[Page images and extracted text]
______________________________

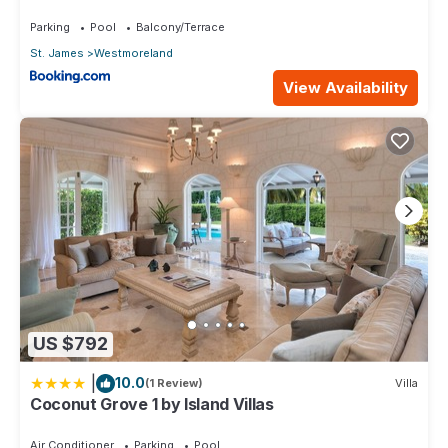
2bd
Parking
Pool
Balcony/Terrace
St. James
Westmoreland
View Availability
US $792
|
10.0
(1 Review)
Villa
Coconut Grove 1 by Island Villas
Air Conditioner
Parking
Pool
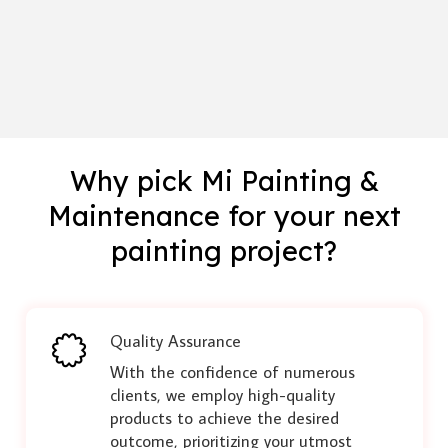
Why pick Mi Painting &
Maintenance for your next
painting project?
Quality Assurance
With the confidence of numerous
clients, we employ high-quality
products to achieve the desired
outcome, prioritizing your utmost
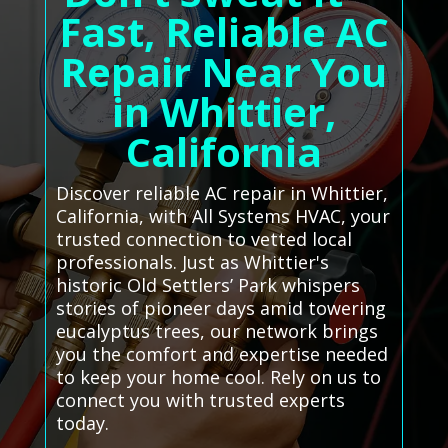
Fast, Reliable AC
Repair Near You
in Whittier,
California
Discover reliable AC repair in Whittier,
California, with All Systems HVAC, your
trusted connection to vetted local
professionals. Just as Whittier's
historic Old Settlers’ Park whispers
stories of pioneer days amid towering
eucalyptus trees, our network brings
you the comfort and expertise needed
to keep your home cool. Rely on us to
connect you with trusted experts
today.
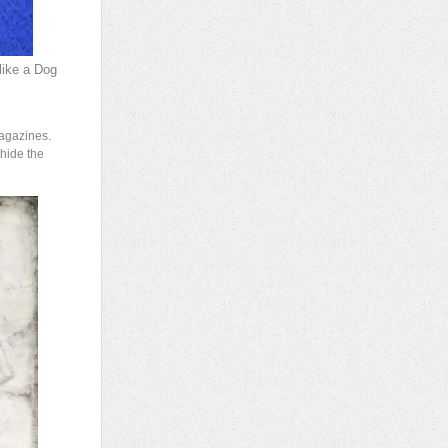
like a Dog
magazines.
 hide the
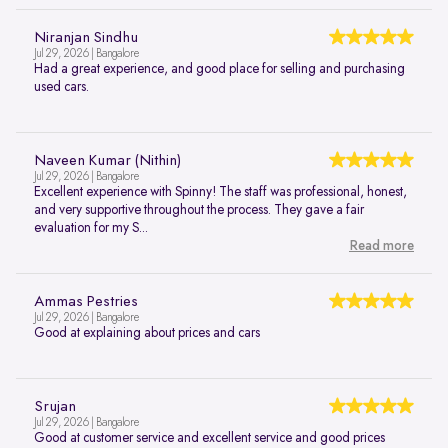
Niranjan Sindhu
Jul 29, 2026 | Bangalore
Had a great experience, and good place for selling and purchasing
used cars.
Naveen Kumar (Nithin)
Jul 29, 2026 | Bangalore
Excellent experience with Spinny! The staff was professional, honest,
and very supportive throughout the process. They gave a fair
evaluation for my S...
Read more
Ammas Pestries
Jul 29, 2026 | Bangalore
Good at explaining about prices and cars
Srujan
Jul 29, 2026 | Bangalore
Good at customer service and excellent service and good prices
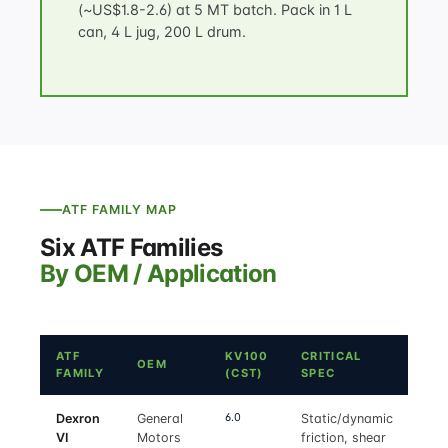
(~US$1.8-2.6) at 5 MT batch. Pack in 1 L
can, 4 L jug, 200 L drum.
ATF FAMILY MAP
Six ATF Families
By OEM / Application
ATF
KV100
CRITICAL
OEM
FAMILY
(CST)
SPEC
6.0
Dexron
General
Static/dynamic
VI
Motors
friction, shear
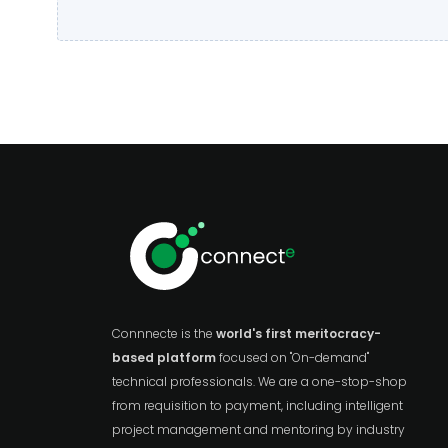
Connnecte is the
world's first meritocracy-
based platform
focused on "On-demand"
technical professionals. We are a one-stop-shop
from requisition to payment, including intelligent
project management and mentoring by industry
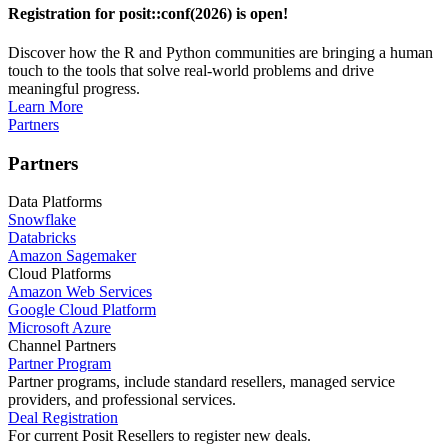
Registration for posit::conf(2026) is open!
Discover how the R and Python communities are bringing a human
touch to the tools that solve real-world problems and drive
meaningful progress.
Learn More
Partners
Partners
Data Platforms
Snowflake
Databricks
Amazon Sagemaker
Cloud Platforms
Amazon Web Services
Google Cloud Platform
Microsoft Azure
Channel Partners
Partner Program
Partner programs, include standard resellers, managed service
providers, and professional services.
Deal Registration
For current Posit Resellers to register new deals.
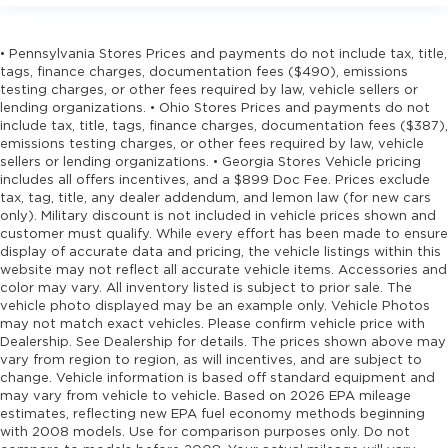
• Pennsylvania Stores Prices and payments do not include tax, title,
tags, finance charges, documentation fees ($490), emissions
testing charges, or other fees required by law, vehicle sellers or
lending organizations. • Ohio Stores Prices and payments do not
include tax, title, tags, finance charges, documentation fees ($387),
emissions testing charges, or other fees required by law, vehicle
sellers or lending organizations. • Georgia Stores Vehicle pricing
includes all offers incentives, and a $899 Doc Fee. Prices exclude
tax, tag, title, any dealer addendum, and lemon law (for new cars
only). Military discount is not included in vehicle prices shown and
customer must qualify. While every effort has been made to ensure
display of accurate data and pricing, the vehicle listings within this
website may not reflect all accurate vehicle items. Accessories and
color may vary. All inventory listed is subject to prior sale. The
vehicle photo displayed may be an example only. Vehicle Photos
may not match exact vehicles. Please confirm vehicle price with
Dealership. See Dealership for details. The prices shown above may
vary from region to region, as will incentives, and are subject to
change. Vehicle information is based off standard equipment and
may vary from vehicle to vehicle. Based on 2026 EPA mileage
estimates, reflecting new EPA fuel economy methods beginning
with 2008 models. Use for comparison purposes only. Do not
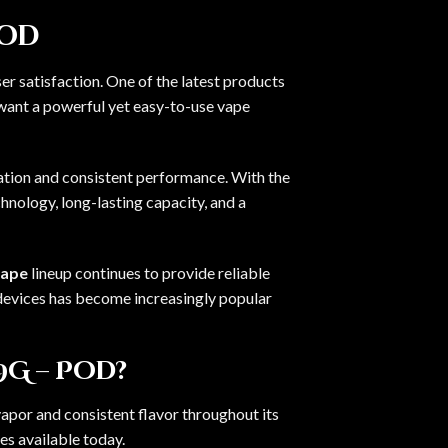
Pod
r satisfaction. One of the latest products
want a powerful yet easy-to-use vape
vation and consistent performance. With the
hnology, long-lasting capacity, and a
vape
lineup continues to provide reliable
devices has become increasingly popular
9G – Pod?
por and consistent flavor throughout its
es available today.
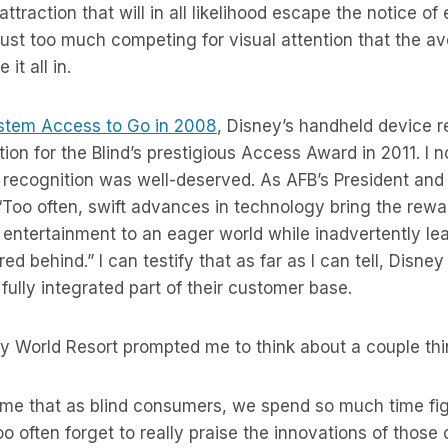
attraction that will in all likelihood escape the notice o
just too much competing for visual attention that the av
 it all in.
ystem Access to Go in 2008
, Disney’s handheld device r
on for the Blind’s prestigious Access Award in 2011. I
e recognition was well-deserved. As AFB’s President and
Too often, swift advances in technology bring the rewa
entertainment to an eager world while inadvertently le
red behind.” I can testify that as far as I can tell, Disn
a fully integrated part of their customer base.
ey World Resort prompted me to think about a couple thi
to me that as blind consumers, we spend so much time fig
o often forget to really praise the innovations of those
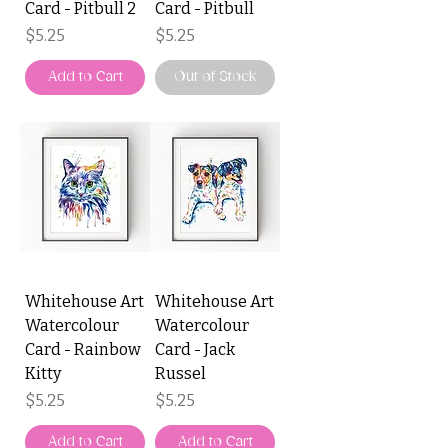
Card - Pitbull 2
Card - Pitbull
Price
Price
$5.25
$5.25
Add to Cart
Out of Stock
Whitehouse Art
Whitehouse Art
Watercolour
Watercolour
Card - Rainbow
Card - Jack
Kitty
Russel
Price
Price
$5.25
$5.25
Add to Cart
Add to Cart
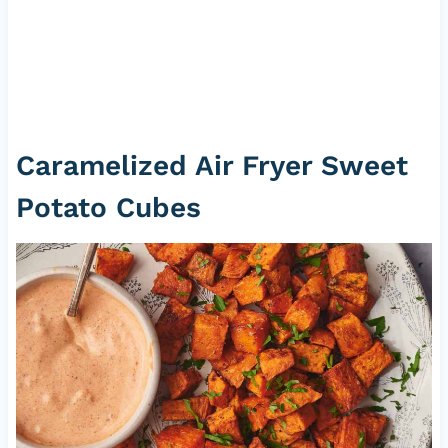
Caramelized Air Fryer Sweet
Potato Cubes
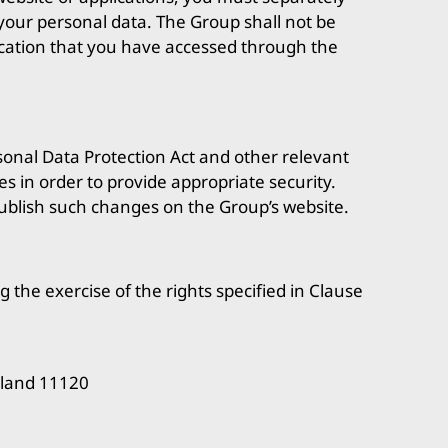
f your personal data. The Group shall not be
lication that you have accessed through the
sonal Data Protection Act and other relevant
s in order to provide appropriate security.
ublish such changes on the Group’s website.
g the exercise of the rights specified in Clause
iland 11120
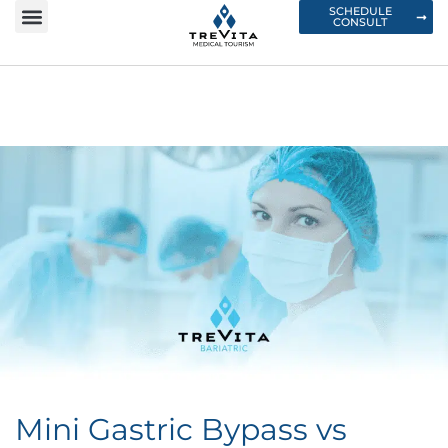
SCHEDULE
CONSULT
Mini Gastric Bypass vs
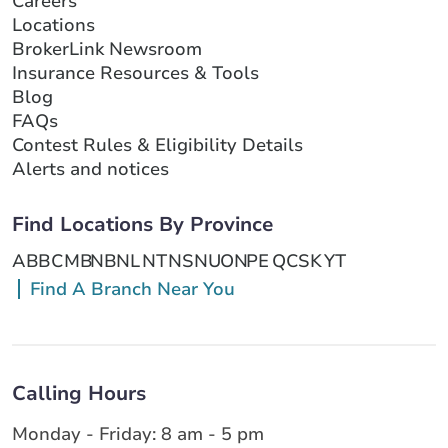
Careers
Locations
BrokerLink Newsroom
Insurance Resources & Tools
Blog
FAQs
Contest Rules & Eligibility Details
Alerts and notices
Find Locations By Province
AB
BC
MB
NB
NL
NT
NS
NU
ON
PE
QC
SK
YT
Find A Branch Near You
Calling Hours
Monday - Friday: 8 am - 5 pm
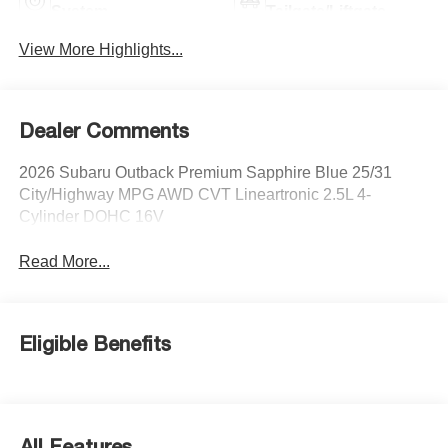
System
Tailgate/Liftgate
View More Highlights...
Dealer Comments
2026 Subaru Outback Premium Sapphire Blue 25/31
City/Highway MPG AWD CVT Lineartronic 2.5L 4-
Cylinder DOHC 16V
Read More...
Eligible Benefits
All Features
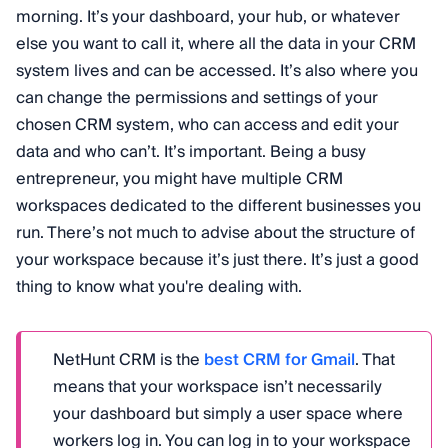
morning. It’s your dashboard, your hub, or whatever
else you want to call it, where all the data in your CRM
system lives and can be accessed. It’s also where you
can change the permissions and settings of your
chosen CRM system, who can access and edit your
data and who can’t. It’s important. Being a busy
entrepreneur, you might have multiple CRM
workspaces dedicated to the different businesses you
run. There’s not much to advise about the structure of
your workspace because it’s just there. It’s just a good
thing to know what you're dealing with.
NetHunt CRM is the
best CRM for Gmail
. That
means that your workspace isn’t necessarily
your dashboard but simply a user space where
workers log in. You can log in to your workspace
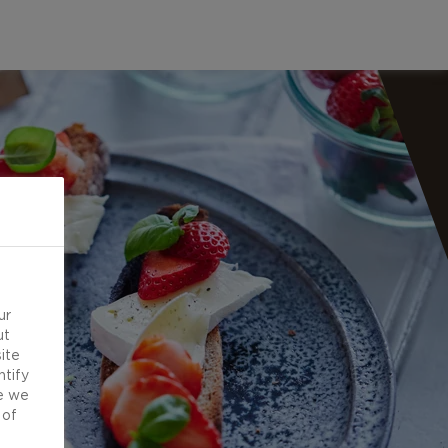
ur
ut
ite
ntify
e we
 of
d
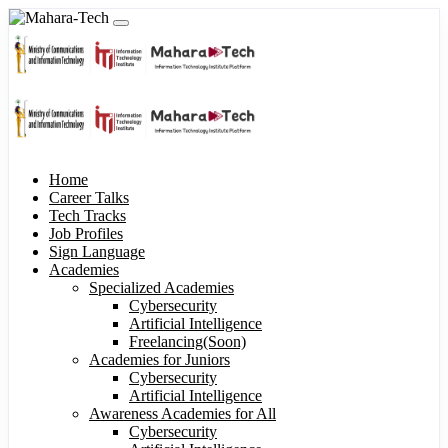
Home
Career Talks
Tech Tracks
Job Profiles
Sign Language
Academies
Specialized Academies
Cybersecurity
Artificial Intelligence
Freelancing(Soon)
Academies for Juniors
Cybersecurity
Artificial Intelligence
Awareness Academies for All
Cybersecurity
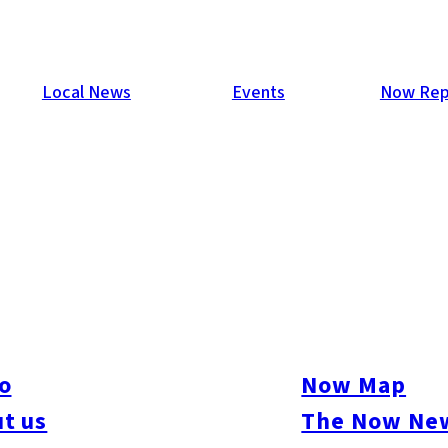
Local News
Events
Now Rep
oshima Characters”
k author and pop surrealist artist who creates art from paint, w
r week residency at Studio Kura, Itoshima. Their Artist in Reside
an’s rural environment, as well as for Studio Kura’s thriving loc
o
Now Map
 helped develop campaigns for national and international brands. 
t us
The Now New
 USA, Europe, Japan, Australia and New Zealand. This month, Bec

______________________________

Job: Nothing but the records, copied exactly and stripped of pictures, should be returned.

Problem solution:
2bd
Parking
Pool
Balcony/Terrace
St. James
Westmoreland
View Availability
US $792
|
10.0
(1 Review)
Villa
Coconut Grove 1 by Island Villas
Air Conditioner
Parking
Pool
Why pick Mi Painting &
Maintenance for your next
painting project?
Quality Assurance
With the confidence of numerous
clients, we employ high-quality
products to achieve the desired
outcome, prioritizing your utmost
Fast, Reliable AC
Repair Near You
in Whittier,
California
Discover reliable AC repair in Whittier,
California, with All Systems HVAC, your
trusted connection to vetted local
professionals. Just as Whittier's
historic Old Settlers’ Park whispers
stories of pioneer days amid towering
eucalyptus trees, our network brings
you the comfort and expertise needed
to keep your home cool. Rely on us to
connect you with trusted experts
today.
like a Dog
magazines.
 hide the
Niranjan Sindhu
Jul 29, 2026 | Bangalore
Had a great experience, and good place for selling and purchasing
used cars.
Naveen Kumar (Nithin)
Jul 29, 2026 | Bangalore
Excellent experience with Spinny! The staff was professional, honest,
and very supportive throughout the process. They gave a fair
evaluation for my S...
Read more
Ammas Pestries
Jul 29, 2026 | Bangalore
Good at explaining about prices and cars
Srujan
Jul 29, 2026 | Bangalore
Good at customer service and excellent service and good prices
(~US$1.8-2.6) at 5 MT batch. Pack in 1 L
can, 4 L jug, 200 L drum.
ATF FAMILY MAP
Six ATF Families
By OEM / Application
ATF
KV100
CRITICAL
OEM
FAMILY
(CST)
SPEC
6.0
Dexron
General
Static/dynamic
VI
Motors
friction, shear
Connnecte is the
world's first meritocracy-
based platform
focused on "On-demand"
technical professionals. We are a one-stop-shop
from requisition to payment, including intelligent
project management and mentoring by industry
Registration for posit::conf(2026) is open!
Discover how the R and Python communities are bringing a human
touch to the tools that solve real-world problems and drive
meaningful progress.
Learn More
Partners
Partners
Data Platforms
Snowflake
Databricks
Amazon Sagemaker
Cloud Platforms
Amazon Web Services
Google Cloud Platform
Microsoft Azure
Channel Partners
Partner Program
Partner programs, include standard resellers, managed service
providers, and professional services.
Deal Registration
For current Posit Resellers to register new deals.
• Pennsylvania Stores Prices and payments do not include tax, title,
tags, finance charges, documentation fees ($490), emissions
testing charges, or other fees required by law, vehicle sellers or
lending organizations. • Ohio Stores Prices and payments do not
include tax, title, tags, finance charges, documentation fees ($387),
emissions testing charges, or other fees required by law, vehicle
sellers or lending organizations. • Georgia Stores Vehicle pricing
includes all offers incentives, and a $899 Doc Fee. Prices exclude
tax, tag, title, any dealer addendum, and lemon law (for new cars
only). Military discount is not included in vehicle prices shown and
customer must qualify. While every effort has been made to ensure
display of accurate data and pricing, the vehicle listings within this
website may not reflect all accurate vehicle items. Accessories and
color may vary. All inventory listed is subject to prior sale. The
vehicle photo displayed may be an example only. Vehicle Photos
may not match exact vehicles. Please confirm vehicle price with
Dealership. See Dealership for details. The prices shown above may
vary from region to region, as will incentives, and are subject to
change. Vehicle information is based off standard equipment and
may vary from vehicle to vehicle. Based on 2026 EPA mileage
estimates, reflecting new EPA fuel economy methods beginning
with 2008 models. Use for comparison purposes only. Do not
Pod
r satisfaction. One of the latest products
want a powerful yet easy-to-use vape
vation and consistent performance. With the
hnology, long-lasting capacity, and a
vape
lineup continues to provide reliable
devices has become increasingly popular
9G – Pod?
por and consistent flavor throughout its
es available today.
attraction that will in all likelihood escape the notice o
just too much competing for visual attention that the av
 it all in.
ystem Access to Go in 2008
, Disney’s handheld device r
on for the Blind’s prestigious Access Award in 2011. I
e recognition was well-deserved. As AFB’s President and
Too often, swift advances in technology bring the rewa
entertainment to an eager world while inadvertently le
red behind.” I can testify that as far as I can tell, Disn
a fully integrated part of their customer base.
ey World Resort prompted me to think about a couple thi
to me that as blind consumers, we spend so much time fig
o often forget to really praise the innovations of those
Card - Pitbull 2
Card - Pitbull
Price
Price
$5.25
$5.25
Add to Cart
Out of Stock
Whitehouse Art
Whitehouse Art
Watercolour
Watercolour
Card - Rainbow
Card - Jack
Kitty
Russel
Price
Price
$5.25
$5.25
Add to Cart
Add to Cart
Caramelized Air Fryer Sweet
Potato Cubes
f your personal data. The Group shall not be
lication that you have accessed through the
sonal Data Protection Act and other relevant
s in order to provide appropriate security.
ublish such changes on the Group’s website.
g the exercise of the rights specified in Clause
iland 11120
SCHEDULE
CONSULT
Mini Gastric Bypass vs
Careers
Locations
BrokerLink Newsroom
Insurance Resources & Tools
Blog
FAQs
Contest Rules & Eligibility Details
Alerts and notices
Find Locations By Province
AB
BC
MB
NB
NL
NT
NS
NU
ON
PE
QC
SK
YT
Find A Branch Near You
Calling Hours
Monday - Friday: 8 am - 5 pm
System
Tailgate/Liftgate
View More Highlights...
Dealer Comments
2026 Subaru Outback Premium Sapphire Blue 25/31
City/Highway MPG AWD CVT Lineartronic 2.5L 4-
Cylinder DOHC 16V
Read More...
Eligible Benefits
All Features
morning. It’s your dashboard, your hub, or whatever
else you want to call it, where all the data in your CRM
system lives and can be accessed. It’s also where you
can change the permissions and settings of your
chosen CRM system, who can access and edit your
data and who can’t. It’s important. Being a busy
entrepreneur, you might have multiple CRM
workspaces dedicated to the different businesses you
run. There’s not much to advise about the structure of
your workspace because it’s just there. It’s just a good
thing to know what you're dealing with.
NetHunt CRM is the
best CRM for Gmail
. That
means that your workspace isn’t necessarily
your dashboard but simply a user space where
workers log in. You can log in to your workspace
ur
ut
ite
ntify
e we
 of
d
Home
Career Talks
Tech Tracks
Job Profiles
Sign Language
Academies
Specialized Academies
Cybersecurity
Artificial Intelligence
Freelancing(Soon)
Academies for Juniors
Cybersecurity
Artificial Intelligence
Awareness Academies for All
Cybersecurity
Local News
Events
Now Rep
oshima Characters”
k author and pop surrealist artist who creates art from paint, w
r week residency at Studio Kura, Itoshima. Their Artist in Reside
an’s rural environment, as well as for Studio Kura’s thriving loc
o
Now Map
 helped develop campaigns for national and international brands. 
t us
The Now New
 USA, Europe, Japan, Australia and New Zealand. This month, Bec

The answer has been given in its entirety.